According to market participants, space-takers in the segment range from start-ups to big corporations; however, start-ups and small corporations form a major part. Market players say the rise in interest comes on the back of perks such as cost-effective and flexible leasing terms and hassle-free operations, among others.
The major sector players in India are Regus, WeWork, Cowrks, Awfis and Smartworks and, according to the consultancy firm Knight Frank, they have 8.5 million square feet of operational space, with plans for an additional seven million square feet by 2020. Currently, Delhi-NCR, Mumbai and Bengaluru house most of the co-working stock in India, followed by Pune and Kolkata.
Talking of the convenience offered to the consumers, Ryan Bennet, Chief WeWork Officer, WeWork India, said: "It is a segment where you don't have to put down a 10-month security deposit... you don't have to put in any capital investment."
You just have to show up on day one with your computers in hand and everything is taken care of for you," he said. WeWork India is a joint venture of US-based WeWork and the Embassy Group.
Normally, when an organisation signs up for a commercial lease in traditional real estate, it gets locked in for 5 to 10 years, allowing limited flexibility, while co-working spaces give the flexibility to scale up and scale down the space and occupancy duration as the need arises, Bennet added.
He was of the opinion that, on an average, a company would save 15-20 per cent annually while working out of a co-working space compared to the cost incurred in traditional office area.
Along with domestic companies, the demand from foreign firms also is palpable, according to space providers.
Shouvik Mandal, Director of Apeejay Business Centre, said: "Foreign players also face restrictions in buying property... which further attracts them towards co-working spaces."
Apart from IT and other logistical support, many space providers also provide other amenities and facilities ranging from community meetings, food programmes, knowledge sharing sessions and so on, which sets them apart from the conventional office space providers.
Karanpal Singh, founder of The Circle, which recently launched its first co-working centre at the Huda City Centre Metro Station, Gurugram said: "Today the millennials want a good environment to work in, just as much as a good company to work in."
Talking of the designing aspect, Yash Kela, founder of interior designing firm Arrivae, said that corporate offices are more formal and hierarchy-driven spaces while co-working spaces are more vibrant, casual spaces. Community areas like balconies or terraces are the primary areas where employees can interact and discuss.
"Overall, the two categories are the complete opposite. Corporates tend to attract an older age group whereas co-working spaces are catered for start-ups where the age groups are way more younger," he said.
Regarding competition between the conventional office space and co-working facilities, people in the market say that, for conventional spaces, the competition is not of much concern; in fact, both could prove to be complementary to each other.

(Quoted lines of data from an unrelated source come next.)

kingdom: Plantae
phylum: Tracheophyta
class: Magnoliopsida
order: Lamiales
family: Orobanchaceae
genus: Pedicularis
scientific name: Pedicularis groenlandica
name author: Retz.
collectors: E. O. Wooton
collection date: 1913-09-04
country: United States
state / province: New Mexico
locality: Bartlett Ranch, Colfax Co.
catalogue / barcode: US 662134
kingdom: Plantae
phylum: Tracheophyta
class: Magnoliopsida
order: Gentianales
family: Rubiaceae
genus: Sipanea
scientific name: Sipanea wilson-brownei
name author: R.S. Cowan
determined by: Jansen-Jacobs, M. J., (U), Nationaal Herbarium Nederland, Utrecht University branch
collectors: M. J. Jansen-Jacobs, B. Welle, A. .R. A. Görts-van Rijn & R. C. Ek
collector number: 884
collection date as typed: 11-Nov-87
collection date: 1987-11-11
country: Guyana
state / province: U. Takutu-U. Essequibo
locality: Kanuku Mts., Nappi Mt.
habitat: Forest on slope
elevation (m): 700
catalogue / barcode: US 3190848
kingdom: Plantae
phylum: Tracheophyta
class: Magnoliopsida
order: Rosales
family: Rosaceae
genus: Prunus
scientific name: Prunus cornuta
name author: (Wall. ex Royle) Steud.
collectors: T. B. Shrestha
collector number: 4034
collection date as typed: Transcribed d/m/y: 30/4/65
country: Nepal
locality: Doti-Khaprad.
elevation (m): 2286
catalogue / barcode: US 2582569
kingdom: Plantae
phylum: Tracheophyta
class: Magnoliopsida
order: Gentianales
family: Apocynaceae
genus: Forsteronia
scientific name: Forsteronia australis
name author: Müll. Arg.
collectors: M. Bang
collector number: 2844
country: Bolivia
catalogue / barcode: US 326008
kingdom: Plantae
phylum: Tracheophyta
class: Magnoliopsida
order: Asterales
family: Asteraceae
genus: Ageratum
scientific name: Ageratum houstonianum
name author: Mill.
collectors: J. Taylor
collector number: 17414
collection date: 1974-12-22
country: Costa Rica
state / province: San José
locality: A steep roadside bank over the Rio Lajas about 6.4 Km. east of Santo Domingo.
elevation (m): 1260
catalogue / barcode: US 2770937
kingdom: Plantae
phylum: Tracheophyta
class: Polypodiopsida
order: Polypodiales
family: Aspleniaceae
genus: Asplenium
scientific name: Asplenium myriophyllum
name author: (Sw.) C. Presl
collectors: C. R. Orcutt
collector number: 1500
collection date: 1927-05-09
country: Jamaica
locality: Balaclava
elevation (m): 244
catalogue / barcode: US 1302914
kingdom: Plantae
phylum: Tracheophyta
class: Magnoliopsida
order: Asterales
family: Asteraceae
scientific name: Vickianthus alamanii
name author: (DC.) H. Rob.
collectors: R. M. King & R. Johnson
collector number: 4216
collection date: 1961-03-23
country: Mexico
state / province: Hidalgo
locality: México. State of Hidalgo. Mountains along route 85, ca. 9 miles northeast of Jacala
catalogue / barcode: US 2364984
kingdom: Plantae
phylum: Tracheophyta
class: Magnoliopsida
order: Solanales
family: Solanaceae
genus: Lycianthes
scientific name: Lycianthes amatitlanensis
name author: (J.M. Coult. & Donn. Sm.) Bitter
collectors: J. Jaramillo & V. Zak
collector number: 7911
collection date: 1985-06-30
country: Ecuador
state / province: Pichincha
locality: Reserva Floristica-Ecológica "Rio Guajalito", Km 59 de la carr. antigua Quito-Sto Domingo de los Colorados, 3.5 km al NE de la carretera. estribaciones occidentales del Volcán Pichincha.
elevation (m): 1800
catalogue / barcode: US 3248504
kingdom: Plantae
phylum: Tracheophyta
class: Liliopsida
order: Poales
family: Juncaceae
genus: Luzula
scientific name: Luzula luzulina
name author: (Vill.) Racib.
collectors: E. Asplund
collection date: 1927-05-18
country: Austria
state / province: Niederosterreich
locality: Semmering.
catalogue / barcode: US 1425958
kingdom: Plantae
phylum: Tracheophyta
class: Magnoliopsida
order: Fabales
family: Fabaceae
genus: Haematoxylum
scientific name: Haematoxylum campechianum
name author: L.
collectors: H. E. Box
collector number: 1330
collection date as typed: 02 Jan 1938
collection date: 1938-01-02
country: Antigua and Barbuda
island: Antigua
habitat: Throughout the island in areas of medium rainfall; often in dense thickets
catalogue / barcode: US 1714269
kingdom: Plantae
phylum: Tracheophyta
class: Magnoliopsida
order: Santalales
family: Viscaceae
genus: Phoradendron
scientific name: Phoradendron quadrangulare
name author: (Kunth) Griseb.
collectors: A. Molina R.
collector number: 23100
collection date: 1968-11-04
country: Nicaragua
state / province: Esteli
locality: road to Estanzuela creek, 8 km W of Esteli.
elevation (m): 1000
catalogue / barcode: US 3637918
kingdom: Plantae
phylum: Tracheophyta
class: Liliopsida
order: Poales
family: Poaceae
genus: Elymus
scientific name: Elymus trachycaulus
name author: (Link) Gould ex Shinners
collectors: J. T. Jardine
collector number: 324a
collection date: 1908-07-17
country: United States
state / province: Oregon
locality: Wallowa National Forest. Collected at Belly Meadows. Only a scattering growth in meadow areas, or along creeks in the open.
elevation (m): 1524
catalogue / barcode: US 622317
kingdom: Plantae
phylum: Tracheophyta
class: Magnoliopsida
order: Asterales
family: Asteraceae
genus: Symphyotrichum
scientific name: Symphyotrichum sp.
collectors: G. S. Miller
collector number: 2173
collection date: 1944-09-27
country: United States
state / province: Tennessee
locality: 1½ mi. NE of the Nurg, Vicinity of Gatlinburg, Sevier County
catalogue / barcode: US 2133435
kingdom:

"These two will basically make up for each other," said Mandal, who also heads the firm, Apeejay Real Estate. Small firms which take up spaces business centres and would move out to a conventional office space in the long run when they grow and the number of employees increases, he added.
The concept of co-working spaces has so far been largely limited to the tier-I cities. Although business centers have cropped up in few tier-II cities, the popularity there is yet to pick up, market players said.
On the outlook for the market, sector players said the market seems positive and demand would increase from here on.
"In India it will expand faster than a lot of other markets, because you have 600 million (people) under the age of 35, a strong GDP growth of over 7 per cent," Bennet said. The Circle's Singh said, "It's only the beginning, and co-working is the largest growing market right now."